Tout d’abord, l’article 3 se situe dans le cadre général des contrôles d’identité, et non dans celui, particulier, de la lutte contre le terrorisme. Il vise tout simplement à étendre le régime général des contrôles d’identité, et fait donc peser cette nouvelle contrainte sur l’ensemble des citoyens. En l’occurrence, je pense que cette disposition vous sert surtout à interpeller des étrangers en situation irrégulière, ce qui permet ainsi à votre collègue M. Hortefeux de se rapprocher des objectifs d’expulsions du territoire français qui lui ont été fixés.
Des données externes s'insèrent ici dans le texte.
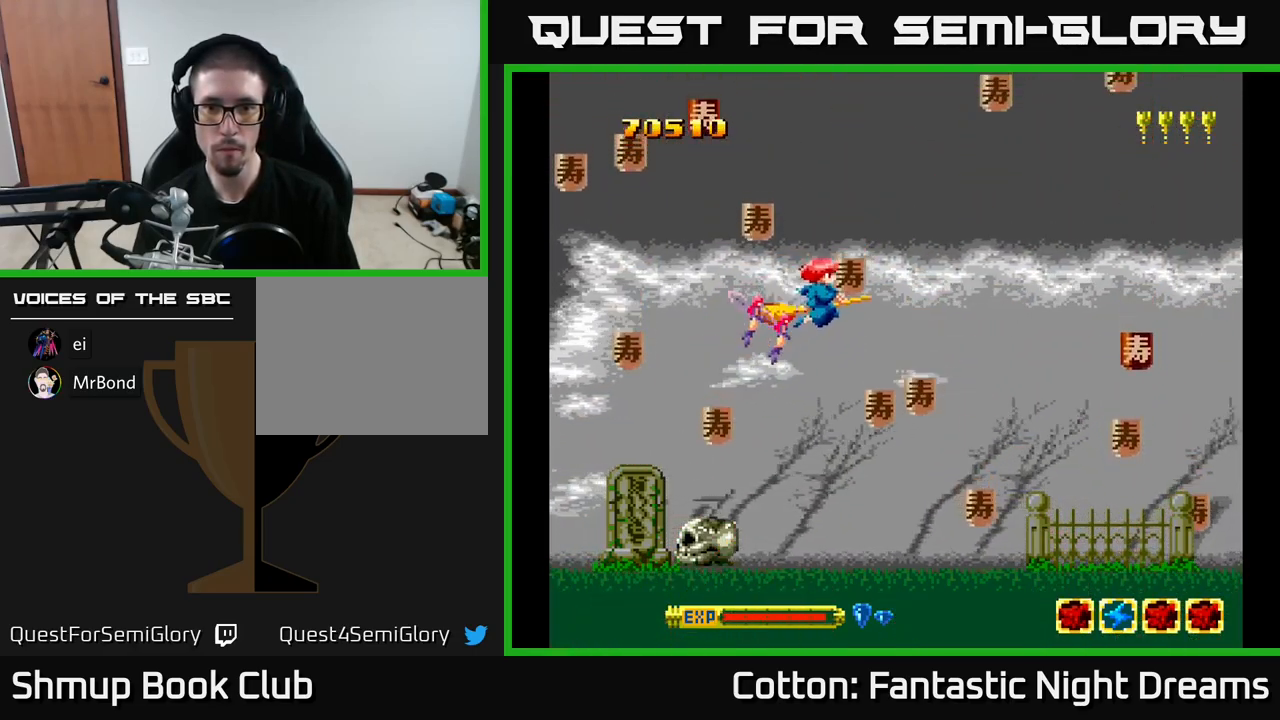
{"buttons": ["DPAD_UP", "DPAD_LEFT"], "right_stick": "center", "events": [[16, "DPAD_UP", "up"], [50, "DPAD_DOWN", "down"], [116, "DPAD_RIGHT", "up"], [216, "DPAD_LEFT", "down"], [250, "DPAD_DOWN", "up"], [483, "DPAD_UP", "down"]]}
En l’absence d’une évaluation précise de son efficacité dans la lutte contre le terrorisme, et compte tenu du caractère attentatoire aux libertés fondamentales de cette mesure comme de l’amalgame qu’elle autorise entre sans-papiers et terroristes, nous nous opposons à sa reconduction.

Ensuite, nous sommes également opposés à l’article 6, qui permet la réquisition administrative des données de connexion en dehors de tout contrôle du juge judiciaire. Comme cela a été dit à plusieurs reprises, la CNIL a émis des réserves à son sujet. Un projet de décret, qui a fait l’objet de critiques de la part de la CNIL, serait d’ailleurs, selon le rapport, sur le point d’être signé par le Premier ministre. Nous aimerions en savoir davantage sur ce point, madame la ministre.

Enfin, le coût de cette mesure – il est évalué, pour les huit premiers mois de fonctionnement et le premier semestre 2008, à environ un million d’euros – paraît exorbitant.

Quant à l’article 9, il accroît les possibilités de consultation de certains fichiers en dehors de tout cadre judiciaire.

Tout en prenant nos responsabilités, nous voterons contre la prolongation pour quatre années supplémentaires d’un dispositif qui n’a fait la preuve ni de sa pertinence opérationnelle ni de son efficacité. Nous reviendrons d’ailleurs sur ce point lors de la présentation de notre amendement tendant à supprimer l’article unique.

Pour conclure, nous estimons que la nécessaire lutte contre le terrorisme ne doit pas nous dispenser de rester dans le cadre d’une société démocratique au sein de laquelle le respect de libertés publiques, tel le droit d’aller et venir ou le respect de la vie privée, a encore du sens.